:: Images with bounding boxes ::
• • • •

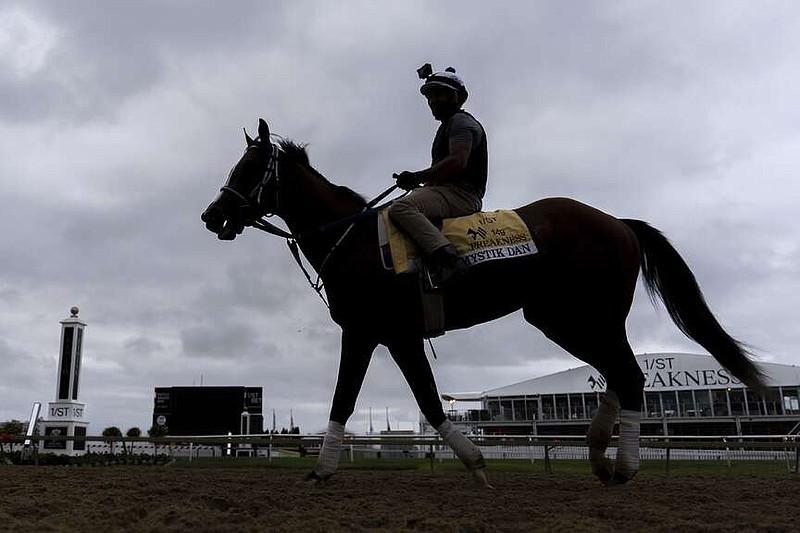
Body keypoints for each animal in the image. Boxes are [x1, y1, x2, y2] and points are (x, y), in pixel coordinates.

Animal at [198, 118, 764, 484]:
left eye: (249, 167)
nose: (211, 215)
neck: (353, 239)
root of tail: (618, 223)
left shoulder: (366, 331)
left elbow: (351, 397)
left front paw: (321, 469)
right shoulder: (394, 335)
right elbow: (424, 400)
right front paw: (471, 461)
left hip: (580, 316)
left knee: (627, 373)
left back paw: (622, 465)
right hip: (561, 318)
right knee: (620, 373)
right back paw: (601, 457)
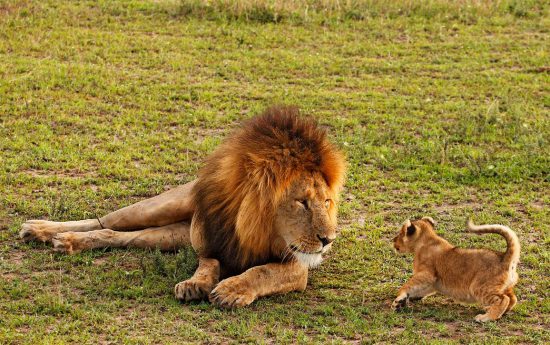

• • • •

:: YOUR INSTRUCTIONS ::
Reproduce each line of the records in which the string "left" appears.

:: ANSWER BOX ::
left eye: (249, 167)
left shoulder: (366, 331)
left elbow: (351, 397)
left front paw: (321, 469)
left hip: (580, 316)
left knee: (627, 373)
left back paw: (622, 465)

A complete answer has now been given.